Magic Mouse Pro, a patent reveals Apple’s plans

A patent reveals an interesting, completely round mouse that can be held in any way thanks to sensors that include the way it is held.

A new Apple patent – number 10.496.187 – reveals a pointing device capable of functioning flawlessly regardless of how it is challenged. It is titled “Assembled at times without orientation for the control of electronic devices” and is very similar to a hypothetical Magic Mouse Pro.

The description of the product, inside the correspondence, is rather convoluted as is appropriate for each patent relationship:

“An input assembly is provided for the control of an electrical device, whereas the input assembly may include a cover structure which provides a surface without orientation with reference to at least one of the axes of the input coordinate system, a sub -assembled which acts as a sensor, at least partially protected by the covering structure, and able to detect, together with the sensor, the user coordinate system with respect to the surface without orientation […], the physical use of the structure of coverage and thus determine the control action for the electronic device based on the user coordinate system and the physical use made of the device. ”

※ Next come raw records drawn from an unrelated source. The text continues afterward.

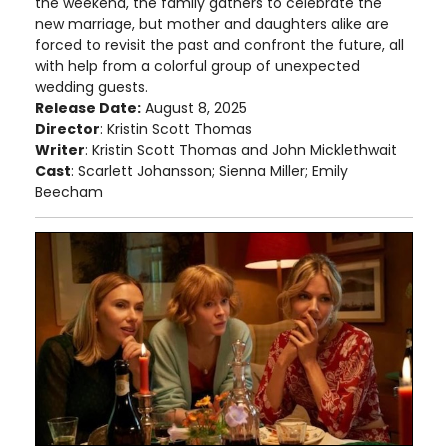
the weekend, the family gathers to celebrate the
new marriage, but mother and daughters alike are
forced to revisit the past and confront the future, all
with help from a colorful group of unexpected
wedding guests.
Release Date:
August 8, 2025
Director
: Kristin Scott Thomas
Writer
: Kristin Scott Thomas and John Micklethwait
Cast
: Scarlett Johansson; Sienna Miller; Emily
Beecham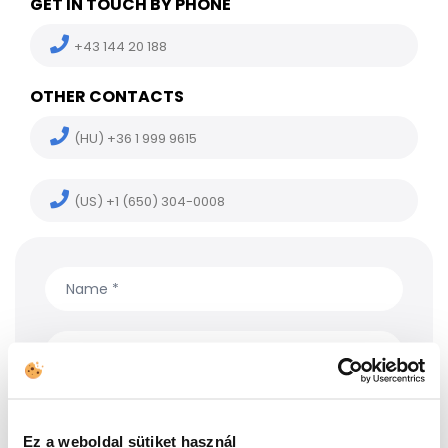
GET IN TOUCH BY PHONE
+43 144 20 188
OTHER CONTACTS
(HU) +36 1 999 9615
(US) +1 (650) 304-0008
Ez a weboldal sütiket használ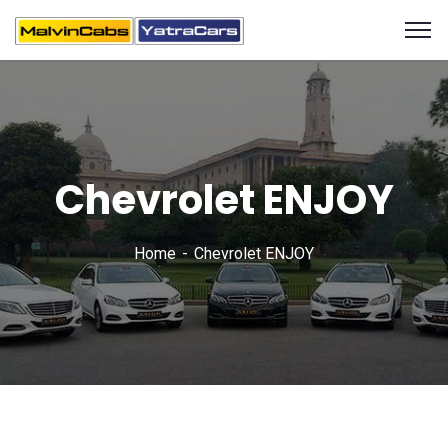
Chevrolet ENJOY
Home
Chevrolet ENJOY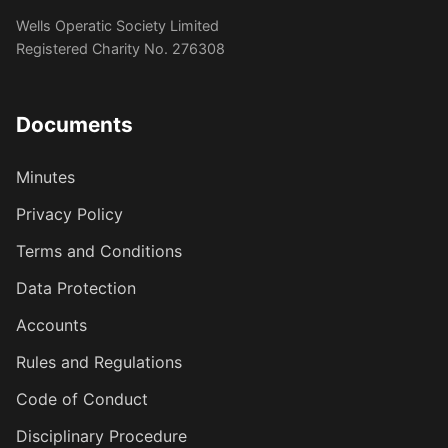
Wells Operatic Society Limited
Registered Charity No. 276308
Documents
Minutes
Privacy Policy
Terms and Conditions
Data Protection
Accounts
Rules and Regulations
Code of Conduct
Disciplinary Procedure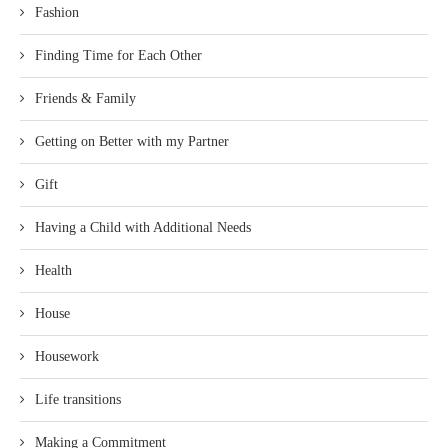
Fashion
Finding Time for Each Other
Friends & Family
Getting on Better with my Partner
Gift
Having a Child with Additional Needs
Health
House
Housework
Life transitions
Making a Commitment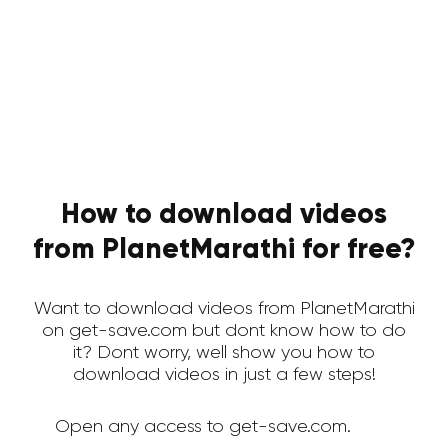
How to download videos
from PlanetMarathi for free?
Want to download videos from PlanetMarathi
on get-save.com but dont know how to do
it? Dont worry, well show you how to
download videos in just a few steps!
Open any access to get-save.com.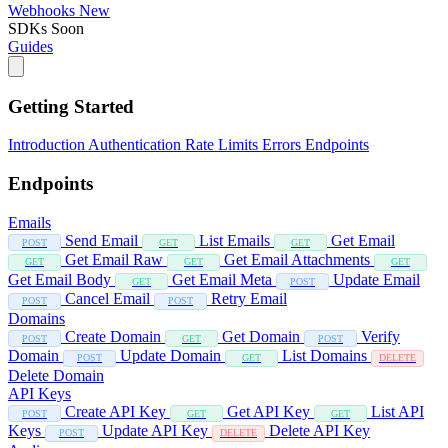
Webhooks
New
SDKs
Soon
Guides
Getting Started
Introduction
Authentication
Rate Limits
Errors
Endpoints
Endpoints
Emails
Send Email
List Emails
Get Email
POST
GET
GET
Get Email Raw
Get Email Attachments
GET
GET
GET
Get Email Body
Get Email Meta
Update Email
GET
POST
Cancel Email
Retry Email
POST
POST
Domains
Create Domain
Get Domain
Verify
POST
GET
POST
Domain
Update Domain
List Domains
POST
GET
DELETE
Delete Domain
API Keys
Create API Key
Get API Key
List API
POST
GET
GET
Keys
Update API Key
Delete API Key
POST
DELETE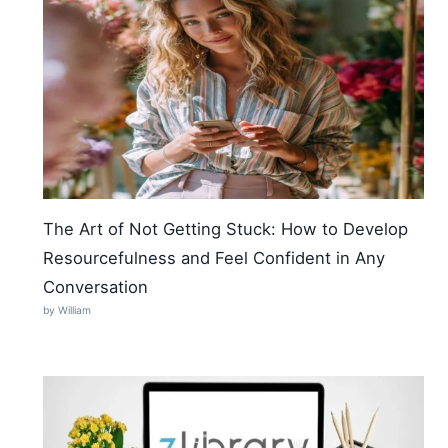
The Art of Not Getting Stuck: How to Develop
Resourcefulness and Feel Confident in Any
Conversation
by William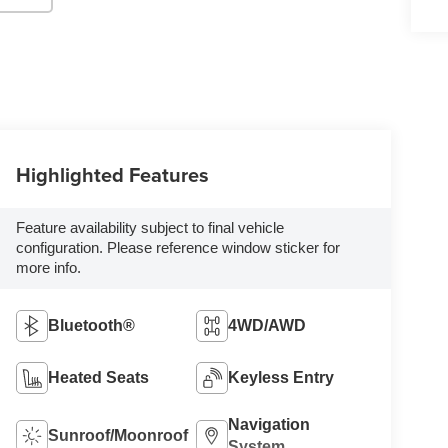
Highlighted Features
Feature availability subject to final vehicle
configuration. Please reference window sticker for
more info.
Bluetooth®
4WD/AWD
Heated Seats
Keyless Entry
Navigation
Sunroof/Moonroof
System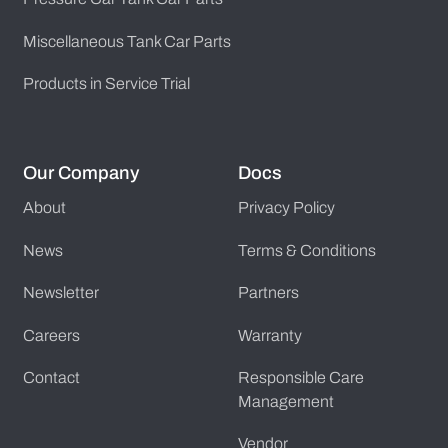
Miscellaneous Tank Car Parts
Products in Service Trial
Our Company
Docs
About
Privacy Policy
News
Terms & Conditions
Newsletter
Partners
Careers
Warranty
Contact
Responsible Care
Management
Vendor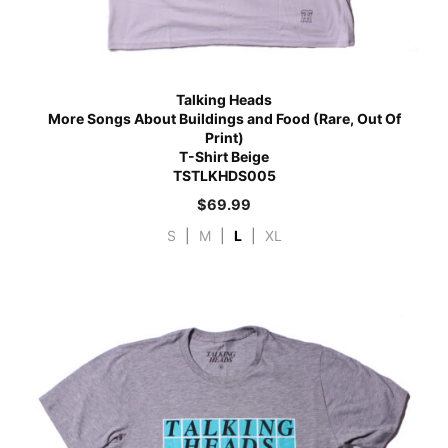
Talking Heads
More Songs About Buildings and Food (Rare, Out Of
Print)
T-Shirt Beige
TSTLKHDS005
$
69.99
S
|
M
|
L
|
XL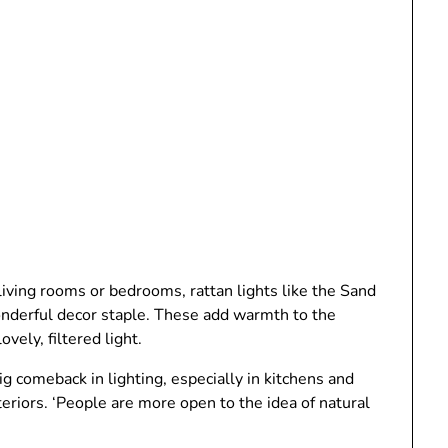
living rooms or bedrooms, rattan lights like the Sand
nderful decor staple. These add warmth to the
vely, filtered light.
g comeback in lighting, especially in kitchens and
eriors. ‘People are more open to the idea of natural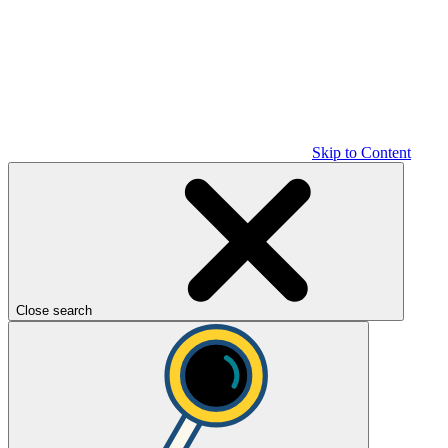
Skip to Content
Close search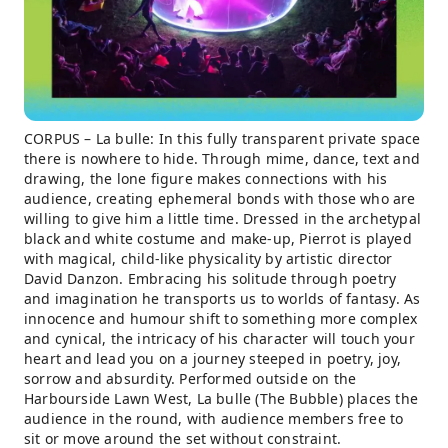
CORPUS – La bulle: In this fully transparent private space
there is nowhere to hide. Through mime, dance, text and
drawing, the lone figure makes connections with his
audience, creating ephemeral bonds with those who are
willing to give him a little time. Dressed in the archetypal
black and white costume and make-up, Pierrot is played
with magical, child-like physicality by artistic director
David Danzon. Embracing his solitude through poetry
and imagination he transports us to worlds of fantasy. As
innocence and humour shift to something more complex
and cynical, the intricacy of his character will touch your
heart and lead you on a journey steeped in poetry, joy,
sorrow and absurdity. Performed outside on the
Harbourside Lawn West, La bulle (The Bubble) places the
audience in the round, with audience members free to
sit or move around the set without constraint.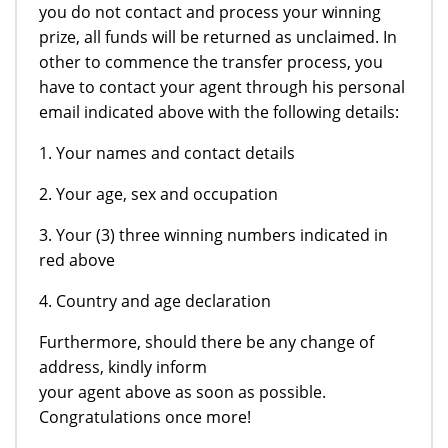
you do not contact and process your winning
prize, all funds will be returned as unclaimed. In
other to commence the transfer process, you
have to contact your agent through his personal
email indicated above with the following details:
1. Your names and contact details
2. Your age, sex and occupation
3. Your (3) three winning numbers indicated in
red above
4. Country and age declaration
Furthermore, should there be any change of
address, kindly inform
your agent above as soon as possible.
Congratulations once more!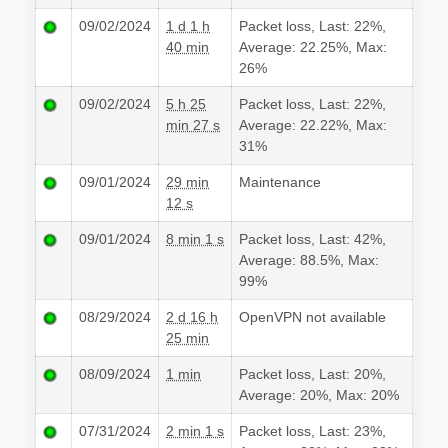
09/02/2024
1 d 1 h
Packet loss, Last: 22%,
40 min
Average: 22.25%, Max:
26%
09/02/2024
5 h 25
Packet loss, Last: 22%,
min 27 s
Average: 22.22%, Max:
31%
09/01/2024
29 min
Maintenance
12 s
09/01/2024
8 min 1 s
Packet loss, Last: 42%,
Average: 88.5%, Max:
99%
08/29/2024
2 d 16 h
OpenVPN not available
25 min
08/09/2024
1 min
Packet loss, Last: 20%,
Average: 20%, Max: 20%
07/31/2024
2 min 1 s
Packet loss, Last: 23%,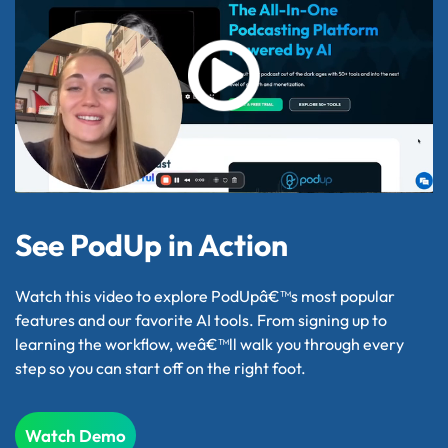
See PodUp in Action
Watch this video to explore PodUpâ€™s most popular
features and our favorite AI tools. From signing up to
learning the workflow, weâ€™ll walk you through every
step so you can start off on the right foot.
Watch Demo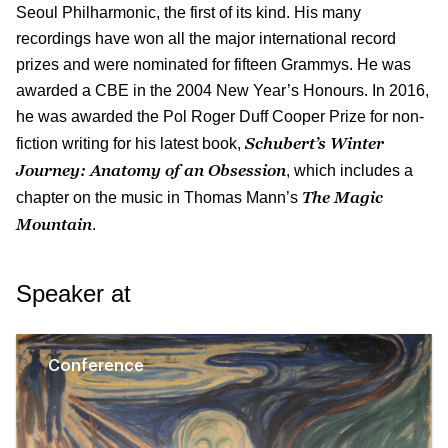
Seoul Philharmonic, the first of its kind. His many
recordings have won all the major international record
prizes and were nominated for fifteen Grammys. He was
awarded a CBE in the 2004 New Year’s Honours. In 2016,
he was awarded the Pol Roger Duff Cooper Prize for non-
Schubert’s Winter
fiction writing for his latest book,
Journey: Anatomy of an Obsession
, which includes a
The Magic
chapter on the music in Thomas Mann’s
Mountain
.
Speaker at
Conference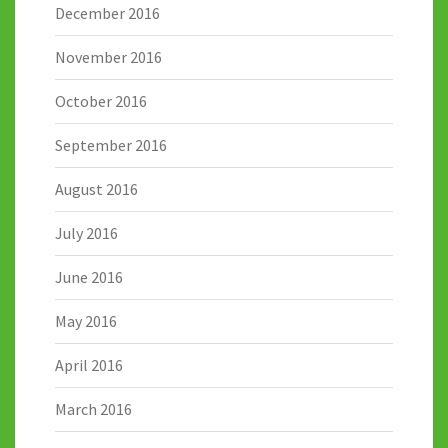
December 2016
November 2016
October 2016
September 2016
August 2016
July 2016
June 2016
May 2016
April 2016
March 2016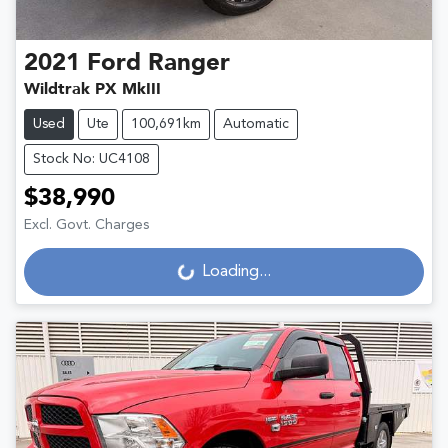
2021
Ford
Ranger
Wildtrak PX MkIII
Used
Ute
100,691km
Automatic
Stock No: UC4108
$38,990
Excl. Govt. Charges
Loading...
Loading...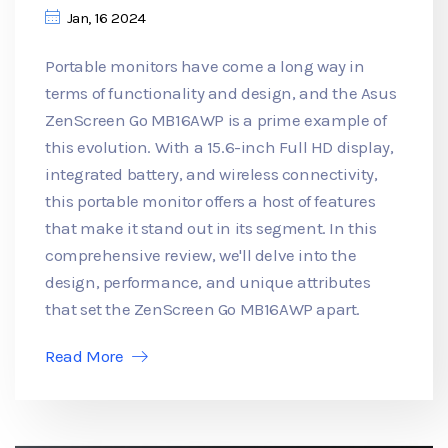
Jan, 16 2024
Portable monitors have come a long way in
terms of functionality and design, and the Asus
ZenScreen Go MB16AWP is a prime example of
this evolution. With a 15.6-inch Full HD display,
integrated battery, and wireless connectivity,
this portable monitor offers a host of features
that make it stand out in its segment. In this
comprehensive review, we'll delve into the
design, performance, and unique attributes
that set the ZenScreen Go MB16AWP apart.
Read More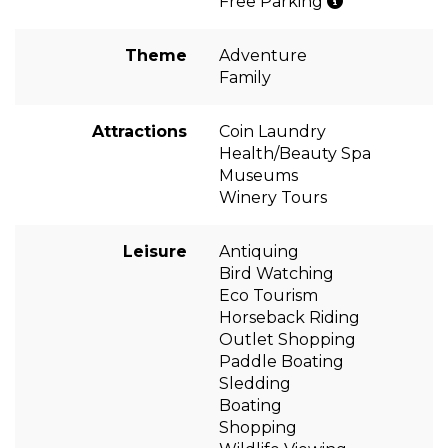
Free Parking
Theme
Adventure
Family
Attractions
Coin Laundry
Health/Beauty Spa
Museums
Winery Tours
Leisure
Antiquing
Bird Watching
Eco Tourism
Horseback Riding
Outlet Shopping
Paddle Boating
Sledding
Boating
Shopping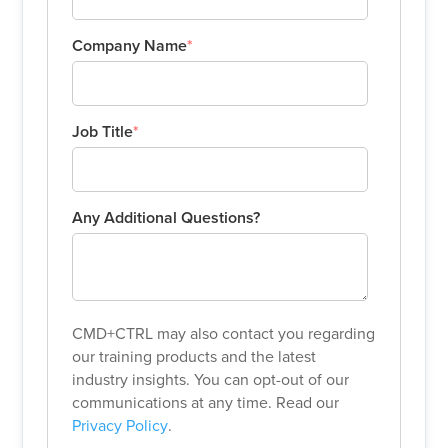
Company Name
*
Job Title
*
Any Additional Questions?
CMD+CTRL may also contact you regarding
our training products and the latest
industry insights. You can opt-out of our
communications at any time. Read our
Privacy Policy
.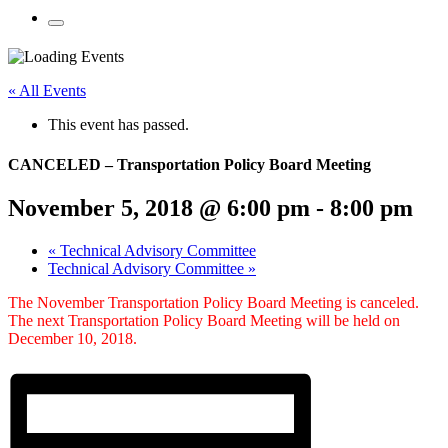
Mobile
Menu
Share
Share
Share
Share
Share
Share
Share
this
on
on
on
on
on
on
« All Events
page
Twitter
Facebook
LinkedIn
Google
Pinterest
Email
on
Plus
This event has passed.
social
media:
CANCELED – Transportation Policy Board Meeting
November 5, 2018 @ 6:00 pm
-
8:00 pm
«
Technical Advisory Committee
Technical Advisory Committee
»
The November Transportation Policy Board Meeting is canceled.
The next Transportation Policy Board Meeting will be held on
December 10, 2018.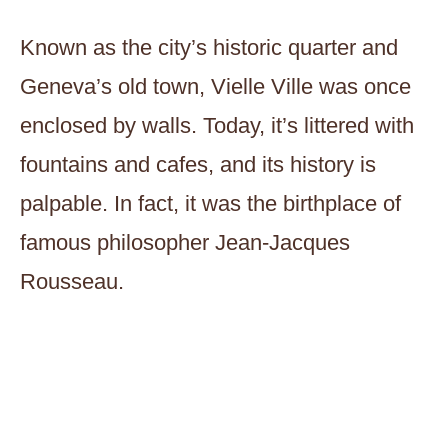
Known as the city’s historic quarter and
Geneva’s old town, Vielle Ville was once
enclosed by walls. Today, it’s littered with
fountains and cafes, and its history is
palpable. In fact, it was the birthplace of
famous philosopher Jean-Jacques
Rousseau.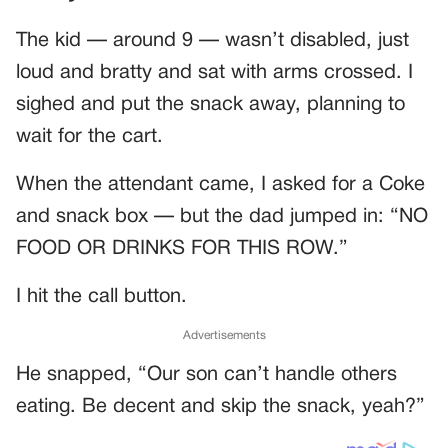
The kid — around 9 — wasn’t disabled, just
loud and bratty and sat with arms crossed. I
sighed and put the snack away, planning to
wait for the cart.
When the attendant came, I asked for a Coke
and snack box — but the dad jumped in: “NO
FOOD OR DRINKS FOR THIS ROW.”
I hit the call button.
Advertisements
He snapped, “Our son can’t handle others
eating. Be decent and skip the snack, yeah?”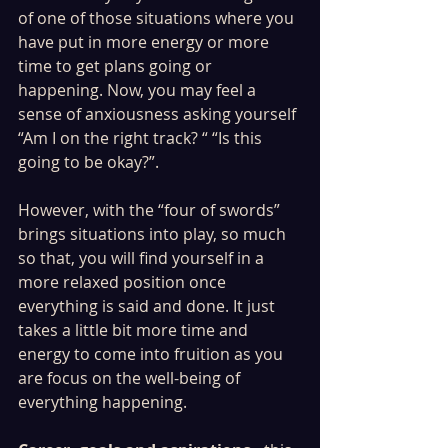
of one of those situations where you 
have put in more energy or more 
time to get plans going or 
happening. Now, you may feel a 
sense of anxiousness asking yourself 
“Am I on the right track? “ “Is this 
going to be okay?”.
However, with the “four of swords” 
brings situations into play, so much 
so that, you will find yourself in a 
more relaxed position once 
everything is said and done. It just 
takes a little bit more time and 
energy to come into fruition as you 
are focus on the well-being of 
everything happening. 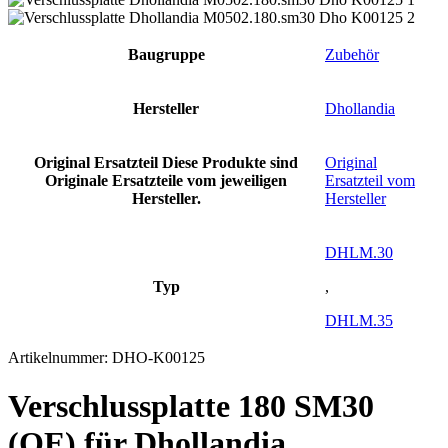
Baugruppe
Zubehör
Hersteller
Dhollandia
Original Ersatzteil
Diese Produkte sind
Original
Originale Ersatzteile vom jeweiligen
Ersatzteil vom
Hersteller.
Hersteller
DHLM.30
Typ
,
DHLM.35
Artikelnummer:
DHO-K00125
Verschlussplatte 180 SM30
(OE) für Dhollandia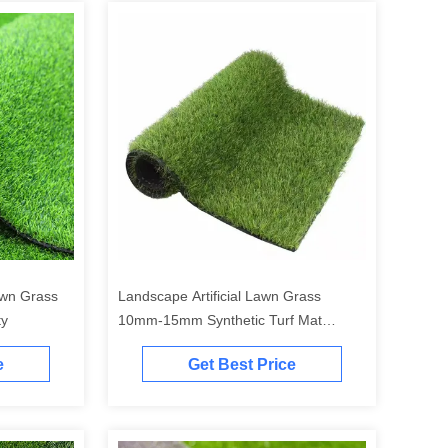
Lawn Grass
Landscape Artificial Lawn Grass
ty
10mm-15mm Synthetic Turf Mat
10000D
e
Get Best Price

A semantic jargon that outlines something much simpler to explain: we are talking trivially about a mouse that can be held as you wish, and that – despite this – can understand the direction in which you want to move the cursor. That’s why he doesn’t need an “above” or a “below.”

The sketches attached to the documentation do not show much about the design of the trinket, except that it has a convex shape and a rounded shape. We imagine it as a kind of pointing pad very similar to the “Hockey puck” released with the Bondi Blue iMac G3 in 1998, but without wires. This is what you can see below.